── SOURCE PASSAGE

UCB SA’s Chinese operations were visited by local authorities following the government’s probe of GlaxoSmithKline Plc over allegations of economic crimes.
All drugmakers are receiving visits, and the Brussels-based company has “nothing to report,” France Nivelle, a UCB spokeswoman, said yesterday in an interview. “It’s business as usual,” Nivelle said. Reuters had reported the visit earlier.
A Shanghai travel agency was temporarily closed as Chinese authorities examine its role as part of a probe into suspected economic crimes at London-based Glaxo’s business there, the Xinhua news agency reported.
Shanghai Linjiang International Travel Agency shut to enable the investigation of its involvement in the Glaxo case, Xinhua said, citing the Shanghai Municipal Tourism Administration.
State broadcaster China Central Television aired a prime-time segment on July 16 detailing how executives at the U.K.’s largest drugmaker used a travel agency to funnel bribes to government officials.
The CCTV report featured Liang Hong, operations manager for Glaxo China, explaining how executives passed bribes to drug regulators, pricing officials at the National Development and Reform Commission and hospital officials. Liang is among the four Glaxo executives in police custody, CCTV reported.
The allegations are “shameful” and would be a breach of internal systems and values, Glaxo said in a statement.
UCB fell 0.8 percent to 42.80 euros at 10:10 a.m. in Brussels.
Glaxo hired Ernst & Young LLP to conduct an independent audit, the Financial Times reported. Terence Ng, a Hong Kong-based media relations manager at the auditor, declined to comment on the report.
Glaxo faces a review from the U.K.’s Serious Fraud Office, the Wall Street Journal reported, citing people familiar with the matter. Susan Givens, a spokeswoman for the fraud office, declined to comment on the report. Garry Daniels, a Singapore-based spokesman at Glaxo, declined to comment.

────

#### BRIEF 1:
Reproduce the Glaxo probe article word for word from "State broadcaster China" up to and including "a.m. in Brussels.".
#### BRIEF 2:
According to the Glaxo probe article, which firm did Glaxo hire to conduct an independent audit?

── DATA SHOWN

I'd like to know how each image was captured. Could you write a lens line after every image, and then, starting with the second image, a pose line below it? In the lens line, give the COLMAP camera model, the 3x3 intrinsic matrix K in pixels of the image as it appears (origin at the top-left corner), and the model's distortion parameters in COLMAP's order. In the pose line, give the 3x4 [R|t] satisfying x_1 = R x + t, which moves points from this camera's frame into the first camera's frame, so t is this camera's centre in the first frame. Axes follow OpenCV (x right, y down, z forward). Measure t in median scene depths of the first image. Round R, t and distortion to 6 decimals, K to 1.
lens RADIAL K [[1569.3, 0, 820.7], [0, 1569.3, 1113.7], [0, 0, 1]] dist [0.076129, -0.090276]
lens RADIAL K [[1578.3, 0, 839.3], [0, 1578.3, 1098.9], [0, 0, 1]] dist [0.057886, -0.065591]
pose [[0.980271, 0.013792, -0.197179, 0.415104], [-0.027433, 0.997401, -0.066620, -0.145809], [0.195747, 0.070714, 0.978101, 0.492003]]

────

#### TASK RESULT 1:
State broadcaster China Central Television aired a prime-time segment on July 16 detailing how executives at the U.K.’s largest drugmaker used a travel agency to funnel bribes to government officials.
The CCTV report featured Liang Hong, operations manager for Glaxo China, explaining how executives passed bribes to drug regulators, pricing officials at the National Development and Reform Commission and hospital officials. Liang is among the four Glaxo executives in police custody, CCTV reported.
The allegations are “shameful” and would be a breach of internal systems and values, Glaxo said in a statement.
UCB fell 0.8 percent to 42.80 euros at 10:10 a.m. in Brussels.

#### TASK RESULT 2:
Ernst & Young LLP